All apps that offer biometric login also offer the option to login using your password or pin code. This issue, therefore, does not mean you will not be able to access your apps at all.
(When) will you fix this? Is there a workaround?
Fix not, workaround yes: Affected apps can still be unlocked via PIN/password, which is by default configured as a fallback option in any context that makes use of the fingerprint sensor.
(How) can I go back to Android 11 to get the functionality of the fingerprint sensor back?
Going back to Android 11 will not solve this issue: Android 11 will eventually run out of security support. Apps with high-security requirements won’t work anymore at that point – these will be more or less the same apps that require strong fingerprint security.
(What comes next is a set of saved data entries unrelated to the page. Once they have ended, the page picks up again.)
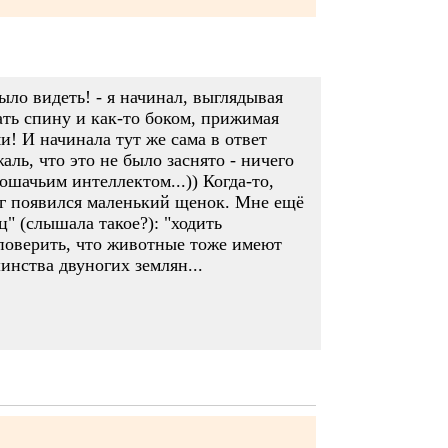
ыло видеть! - я начинал, выглядывая
бать спину и как-то боком, прижимая
и! И начинала тут же сама в ответ
аль, что это не было заснято - ничего
ошачьим интеллектом...)) Когда-то,
руг появился маленький щенок. Мне ещё
" (слышала такое?): "ходить
 поверить, что животные тоже имеют
инства двуногих землян...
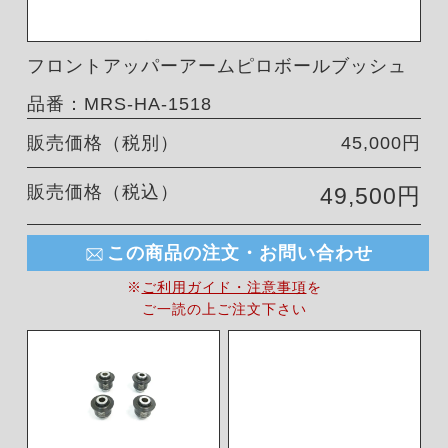
フロントアッパーアームピロボールブッシュ
品番：MRS-HA-1518
販売価格（税別）
45,000円
販売価格（税込）
49,500円
この商品の注文・お問い合わせ
※
ご利用ガイド・注意事項
を
ご一読の上ご注文下さい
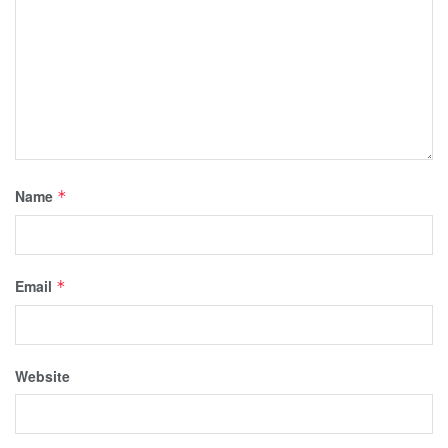
Name
*
Email
*
Website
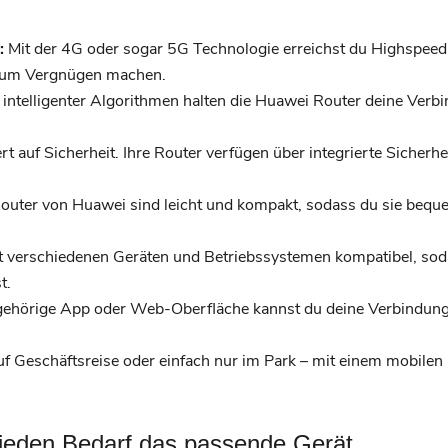
:
Mit der 4G oder sogar 5G Technologie erreichst du Highspeed
zum Vergnügen machen.
intelligenter Algorithmen halten die Huawei Router deine Verbi
 auf Sicherheit. Ihre Router verfügen über integrierte Sicherhe
outer von Huawei sind leicht und kompakt, sodass du sie bequ
t verschiedenen Geräten und Betriebssystemen kompatibel, sod
t.
ehörige App oder Web-Oberfläche kannst du deine Verbindunge
f Geschäftsreise oder einfach nur im Park – mit einem mobile
 jeden Bedarf das passende Gerät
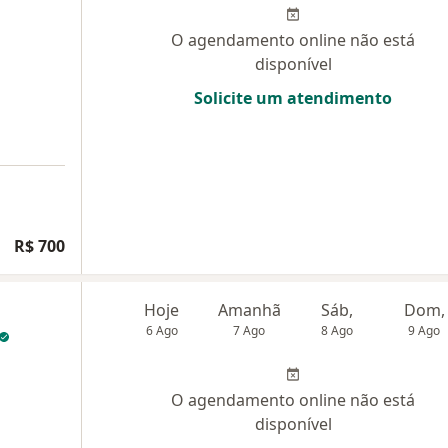
O agendamento online não está
disponível
Solicite um atendimento
R$ 700
Hoje
Amanhã
Sáb,
Dom,
6 Ago
7 Ago
8 Ago
9 Ago
O agendamento online não está
disponível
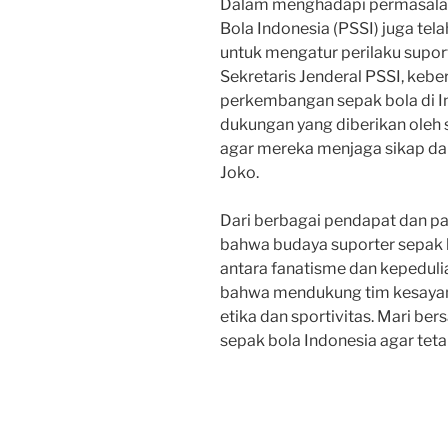
Dalam menghadapi permasalaha
Bola Indonesia (PSSI) juga te
untuk mengatur perilaku suport
Sekretaris Jenderal PSSI, kebe
perkembangan sepak bola di I
dukungan yang diberikan oleh
agar mereka menjaga sikap dan 
Joko.
Dari berbagai pendapat dan p
bahwa budaya suporter sepak 
antara fanatisme dan kepeduli
bahwa mendukung tim kesayan
etika dan sportivitas. Mari b
sepak bola Indonesia agar tet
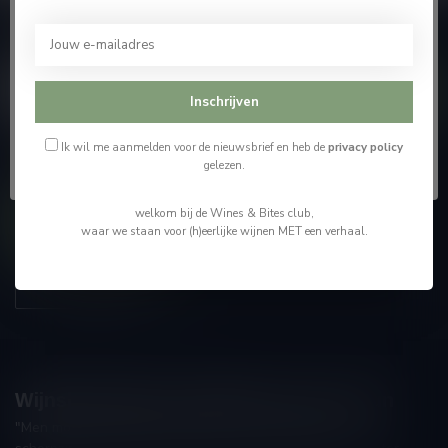
Je moet 18 jaar of ouder zijn om deze website te
Abonneer je op onze nieuwsbrief
bezoeken.
En blijf op de hoogte van alle nieuwtjes
Ik ben 18 jaar of ouder
Inschrijven
Ik ben jonger dan 18
Ik wil me aanmelden voor de nieuwsbrief en heb de
privacy policy
gelezen.
Meer informatie
welkom bij de Wines & Bites club,
Contacteer ons
waar we staan voor (h)eerlijke wijnen MET een verhaal.
Onze winkel
Wijnshop Wines and Bites by Tom Coun
"Men moet zijn wijnhandelaar met voorzichtigheid en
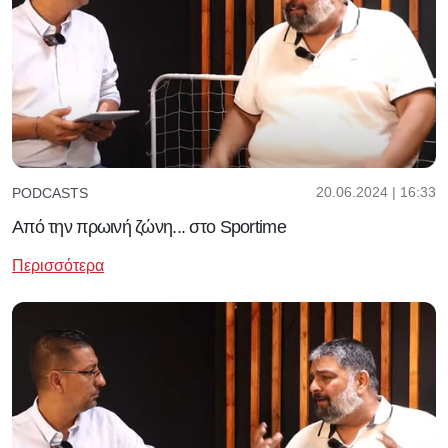
20.06.2024 | 16:33
PODCASTS
Από την πρωινή ζώνη... στο Sportime
Περισσότερα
As a temporary workaround, it is, however, possible to go back to Android 11. Please see https://support.fairphone.com/hc/en-us/articles/360048050332 for instructions on how to manually install older Android versions.
Will the fingerprint sensor on the Fairphone 4 stop working as well, once the Fairphone 4 receives the Android 13 update?
No, as the fingerprint manufacturer for the Fairphone 4 didn’t drop the support. We’re also already preparing now to avoid similar situations for Fairphone 4 as much as possible.
I use another alternative operating system on my Fairphone 3/3+. Will this issue affect me as well?
Yes. Alternative operating systems all use the same fingerprint firmware as our official software, since there is no alternative or open source firmware available for Fairphone 3’s sensor. Therefore, in terms of fingerprint detection and spoofing security (reproducing someone else’s fingerprint), other systems will be as secure as our official one.